V. MÉCANISMES PHARMACODYNAMIQUES
Aucune propriété pharmacologique n’a été étudiée pour Myosoton aquaticum.
VI. DONNÉES CLINIQUES
Aucune indication thérapeutique n’est reconnue.
VII. TABLEAU DES PRINCIPAUX COMPOSÉS
| Composé | Classe | Action principale |
|---|---|---|
| Flavonoïdes | Flavonoïde | Antioxydant, anti-inflammatoire |
| Acides phénoliques | Métabolite | Constituant |
| Vitamine c | Vitamine | Antioxydant |
| Sels minéraux | Métabolite | Constituant |
| Phytoecdystéroïdes | Métabolite | Constituant |
VIII. FORMES GALÉNIQUES
Sans objet. La plante est théoriquement comestible mais n’est ni récoltée ni commercialisée.
IX. TOXICOLOGIE
Aucune toxicité connue. La présence de saponines impose une prudence théorique en cas d’ingestion importante. La récolte en bord de cours d’eau doit prendre en compte le risque de contamination (polluants, parasites).

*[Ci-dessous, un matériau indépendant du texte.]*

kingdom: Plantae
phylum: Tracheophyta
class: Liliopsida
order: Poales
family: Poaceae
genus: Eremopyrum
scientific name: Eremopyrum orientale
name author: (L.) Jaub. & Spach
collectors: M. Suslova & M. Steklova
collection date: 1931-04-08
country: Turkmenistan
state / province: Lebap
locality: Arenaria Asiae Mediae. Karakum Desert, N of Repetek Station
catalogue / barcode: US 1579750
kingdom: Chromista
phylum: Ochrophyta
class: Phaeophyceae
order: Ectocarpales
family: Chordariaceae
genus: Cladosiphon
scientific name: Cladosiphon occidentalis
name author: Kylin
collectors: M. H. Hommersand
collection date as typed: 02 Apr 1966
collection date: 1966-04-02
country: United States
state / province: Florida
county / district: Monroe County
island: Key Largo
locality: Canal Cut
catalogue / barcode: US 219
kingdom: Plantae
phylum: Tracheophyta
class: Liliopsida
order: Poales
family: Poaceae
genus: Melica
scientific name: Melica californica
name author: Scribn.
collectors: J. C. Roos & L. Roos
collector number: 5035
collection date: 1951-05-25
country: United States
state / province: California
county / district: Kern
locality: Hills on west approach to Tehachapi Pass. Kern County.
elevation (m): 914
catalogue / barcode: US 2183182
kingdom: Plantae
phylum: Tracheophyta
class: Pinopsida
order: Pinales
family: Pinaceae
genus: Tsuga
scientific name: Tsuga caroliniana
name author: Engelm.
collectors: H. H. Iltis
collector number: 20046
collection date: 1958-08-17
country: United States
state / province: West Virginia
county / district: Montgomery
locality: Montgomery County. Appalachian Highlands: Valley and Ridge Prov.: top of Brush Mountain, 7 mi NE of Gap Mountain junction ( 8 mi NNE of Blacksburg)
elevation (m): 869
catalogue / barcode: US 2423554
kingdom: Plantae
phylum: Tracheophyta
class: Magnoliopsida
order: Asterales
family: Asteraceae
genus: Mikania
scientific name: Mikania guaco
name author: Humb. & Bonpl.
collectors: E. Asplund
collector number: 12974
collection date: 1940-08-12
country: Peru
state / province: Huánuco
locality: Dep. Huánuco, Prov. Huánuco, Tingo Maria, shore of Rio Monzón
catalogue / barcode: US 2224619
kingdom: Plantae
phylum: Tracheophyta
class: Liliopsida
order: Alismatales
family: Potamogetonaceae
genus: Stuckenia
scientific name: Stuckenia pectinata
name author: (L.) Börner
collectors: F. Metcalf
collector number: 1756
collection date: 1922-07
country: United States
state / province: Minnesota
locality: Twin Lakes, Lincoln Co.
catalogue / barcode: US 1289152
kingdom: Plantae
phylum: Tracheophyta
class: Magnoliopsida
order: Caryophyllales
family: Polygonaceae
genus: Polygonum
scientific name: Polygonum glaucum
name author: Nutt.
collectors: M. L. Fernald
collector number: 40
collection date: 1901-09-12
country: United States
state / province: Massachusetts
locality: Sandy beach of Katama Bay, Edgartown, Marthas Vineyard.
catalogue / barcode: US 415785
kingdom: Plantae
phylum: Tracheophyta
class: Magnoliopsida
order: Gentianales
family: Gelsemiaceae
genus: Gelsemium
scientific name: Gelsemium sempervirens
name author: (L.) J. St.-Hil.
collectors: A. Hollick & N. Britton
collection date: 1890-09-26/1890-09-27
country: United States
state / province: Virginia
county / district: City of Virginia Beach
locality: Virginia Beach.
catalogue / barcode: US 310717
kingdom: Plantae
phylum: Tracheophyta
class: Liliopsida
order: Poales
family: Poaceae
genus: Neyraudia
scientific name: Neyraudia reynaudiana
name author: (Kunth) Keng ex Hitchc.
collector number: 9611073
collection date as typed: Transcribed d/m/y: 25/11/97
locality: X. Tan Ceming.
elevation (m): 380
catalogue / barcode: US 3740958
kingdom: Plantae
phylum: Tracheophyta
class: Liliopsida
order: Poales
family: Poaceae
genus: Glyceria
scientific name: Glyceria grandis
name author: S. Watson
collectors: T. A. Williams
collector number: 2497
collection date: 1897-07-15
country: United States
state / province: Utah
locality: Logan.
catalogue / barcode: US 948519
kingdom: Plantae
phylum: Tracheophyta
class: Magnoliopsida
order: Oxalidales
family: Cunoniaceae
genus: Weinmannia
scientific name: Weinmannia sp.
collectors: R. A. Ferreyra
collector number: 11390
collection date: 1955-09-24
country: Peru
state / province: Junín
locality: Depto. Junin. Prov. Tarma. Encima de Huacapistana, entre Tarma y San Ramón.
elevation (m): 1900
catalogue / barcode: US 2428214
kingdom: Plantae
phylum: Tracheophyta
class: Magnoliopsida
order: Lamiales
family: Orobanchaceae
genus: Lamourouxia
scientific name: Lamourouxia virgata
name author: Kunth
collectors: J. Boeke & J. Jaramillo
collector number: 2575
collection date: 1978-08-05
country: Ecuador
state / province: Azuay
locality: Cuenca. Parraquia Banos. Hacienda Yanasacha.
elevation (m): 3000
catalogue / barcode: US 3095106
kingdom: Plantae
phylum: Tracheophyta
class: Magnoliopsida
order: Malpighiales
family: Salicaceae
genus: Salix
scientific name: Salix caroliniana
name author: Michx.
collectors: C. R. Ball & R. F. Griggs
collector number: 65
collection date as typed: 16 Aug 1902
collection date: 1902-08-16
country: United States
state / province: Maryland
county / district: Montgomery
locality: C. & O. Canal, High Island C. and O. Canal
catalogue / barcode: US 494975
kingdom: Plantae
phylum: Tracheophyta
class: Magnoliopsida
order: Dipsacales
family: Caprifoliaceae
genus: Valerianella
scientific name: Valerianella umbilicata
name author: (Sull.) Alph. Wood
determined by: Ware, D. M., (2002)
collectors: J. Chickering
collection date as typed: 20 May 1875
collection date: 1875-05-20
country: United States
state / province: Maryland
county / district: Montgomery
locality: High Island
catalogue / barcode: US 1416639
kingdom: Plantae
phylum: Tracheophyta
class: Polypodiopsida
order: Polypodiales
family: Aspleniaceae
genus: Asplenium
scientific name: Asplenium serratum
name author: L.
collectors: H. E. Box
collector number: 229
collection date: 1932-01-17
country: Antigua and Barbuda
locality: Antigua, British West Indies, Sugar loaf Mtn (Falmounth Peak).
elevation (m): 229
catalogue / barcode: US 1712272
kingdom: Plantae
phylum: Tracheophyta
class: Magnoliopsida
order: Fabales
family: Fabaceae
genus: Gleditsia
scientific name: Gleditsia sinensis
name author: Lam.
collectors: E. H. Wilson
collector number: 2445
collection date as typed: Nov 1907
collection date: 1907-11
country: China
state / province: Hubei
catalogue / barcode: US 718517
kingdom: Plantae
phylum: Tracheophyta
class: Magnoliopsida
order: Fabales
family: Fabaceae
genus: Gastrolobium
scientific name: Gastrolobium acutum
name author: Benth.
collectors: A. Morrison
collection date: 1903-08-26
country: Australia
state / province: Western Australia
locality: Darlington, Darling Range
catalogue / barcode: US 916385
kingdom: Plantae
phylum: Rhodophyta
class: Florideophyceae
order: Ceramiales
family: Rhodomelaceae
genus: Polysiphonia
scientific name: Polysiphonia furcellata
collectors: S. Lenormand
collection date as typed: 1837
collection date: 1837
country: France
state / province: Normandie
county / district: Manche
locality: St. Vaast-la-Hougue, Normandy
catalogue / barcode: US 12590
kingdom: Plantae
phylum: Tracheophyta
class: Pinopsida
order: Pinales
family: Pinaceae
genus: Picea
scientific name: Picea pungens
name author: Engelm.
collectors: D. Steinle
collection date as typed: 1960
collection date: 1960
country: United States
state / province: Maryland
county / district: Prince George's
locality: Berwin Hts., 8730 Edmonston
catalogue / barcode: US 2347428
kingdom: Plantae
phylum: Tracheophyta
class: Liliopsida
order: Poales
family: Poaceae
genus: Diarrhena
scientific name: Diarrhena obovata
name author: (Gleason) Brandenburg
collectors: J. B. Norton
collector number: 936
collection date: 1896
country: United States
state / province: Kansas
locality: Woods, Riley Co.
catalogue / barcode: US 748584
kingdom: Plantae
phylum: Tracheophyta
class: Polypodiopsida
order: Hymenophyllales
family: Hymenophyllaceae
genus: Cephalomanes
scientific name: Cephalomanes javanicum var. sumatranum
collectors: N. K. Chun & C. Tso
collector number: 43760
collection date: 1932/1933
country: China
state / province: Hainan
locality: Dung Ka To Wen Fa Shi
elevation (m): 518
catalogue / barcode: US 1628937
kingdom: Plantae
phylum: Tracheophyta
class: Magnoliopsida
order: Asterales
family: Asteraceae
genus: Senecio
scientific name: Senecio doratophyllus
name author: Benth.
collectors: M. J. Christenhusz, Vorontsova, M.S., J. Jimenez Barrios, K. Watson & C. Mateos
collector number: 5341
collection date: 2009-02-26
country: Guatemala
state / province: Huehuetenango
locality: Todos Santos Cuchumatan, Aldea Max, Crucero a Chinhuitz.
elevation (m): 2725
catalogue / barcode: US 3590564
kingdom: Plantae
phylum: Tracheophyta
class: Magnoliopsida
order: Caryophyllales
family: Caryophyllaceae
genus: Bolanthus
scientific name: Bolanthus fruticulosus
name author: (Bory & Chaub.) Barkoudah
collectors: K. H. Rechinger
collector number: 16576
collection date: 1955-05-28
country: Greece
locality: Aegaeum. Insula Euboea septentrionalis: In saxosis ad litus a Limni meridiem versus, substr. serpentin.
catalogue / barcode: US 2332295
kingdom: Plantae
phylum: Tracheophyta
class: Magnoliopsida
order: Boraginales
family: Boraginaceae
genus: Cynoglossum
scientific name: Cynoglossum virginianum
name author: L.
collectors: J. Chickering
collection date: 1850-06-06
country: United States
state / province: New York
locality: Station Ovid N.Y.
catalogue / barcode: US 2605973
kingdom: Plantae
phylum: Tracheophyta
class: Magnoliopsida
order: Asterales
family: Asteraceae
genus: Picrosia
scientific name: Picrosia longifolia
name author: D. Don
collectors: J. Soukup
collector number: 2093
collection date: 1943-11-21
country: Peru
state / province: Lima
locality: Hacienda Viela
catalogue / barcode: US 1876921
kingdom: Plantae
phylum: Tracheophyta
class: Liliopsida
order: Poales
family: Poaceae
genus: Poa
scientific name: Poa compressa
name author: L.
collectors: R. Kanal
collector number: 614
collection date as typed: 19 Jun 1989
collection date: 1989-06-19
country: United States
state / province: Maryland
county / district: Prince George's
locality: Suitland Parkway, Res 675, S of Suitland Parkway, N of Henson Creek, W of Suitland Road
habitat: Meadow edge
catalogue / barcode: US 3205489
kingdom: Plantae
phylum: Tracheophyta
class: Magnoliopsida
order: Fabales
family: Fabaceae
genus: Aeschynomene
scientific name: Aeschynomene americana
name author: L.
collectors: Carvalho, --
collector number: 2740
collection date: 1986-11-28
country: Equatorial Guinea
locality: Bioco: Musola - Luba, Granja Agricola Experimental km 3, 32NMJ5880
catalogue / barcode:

Interactions médicamenteuses
Sans objet.
Toxicologie
Non toxique. Aucun cas d’intoxication rapporté.
X. USAGES HISTORIQUES
Le Céraiste aquatique n’a pratiquement aucun usage ethnobotanique documenté. Comme la stellaire intermédiaire (Stellaria media), ses parties aériennes tendres sont théoriquement comestibles (crues en salade ou cuites comme légume), mais cet usage est très marginal et peu documenté. La plante n’a pas de place dans la médecine traditionnelle européenne. Son intérêt est strictement botanique et écologique.
Conservation et culture
Myosoton aquaticum n’est pas cultivé intentionnellement. C’est une composante naturelle des communautés de berges et de zones humides. La conservation passe par la protection des berges de cours d’eau et des mégaphorbiaies, habitats menacés par la rectification des cours d’eau, le drainage et l’urbanisation.
Statut réglementaire et protection
Myosoton aquaticum est classé LC (Préoccupation mineure). L’espèce est commune et non menacée. Elle ne bénéficie d’aucun statut de protection. Elle n’est inscrite à aucune pharmacopée.
XI. SYNTHÈSE PHARMACOGNOSIQUE
CÉRAISTE AQUATIQUE est décrite ici pour sa botanique et sa place dans la flore ; elle n’a pas d’usage médicinal établi, et la rigueur consiste à le constater plutôt qu’à lui prêter des vertus non documentées.
XII. BIBLIOGRAPHIE ACADÉMIQUE
- Plants of the World Online, Kew : Myosoton aquaticum.
- Tela Botanica / eFlore : Myosoton aquaticum.
- Tison J.-M., de Foucault B. Flora Gallica. Mèze : Biotope ; 2014.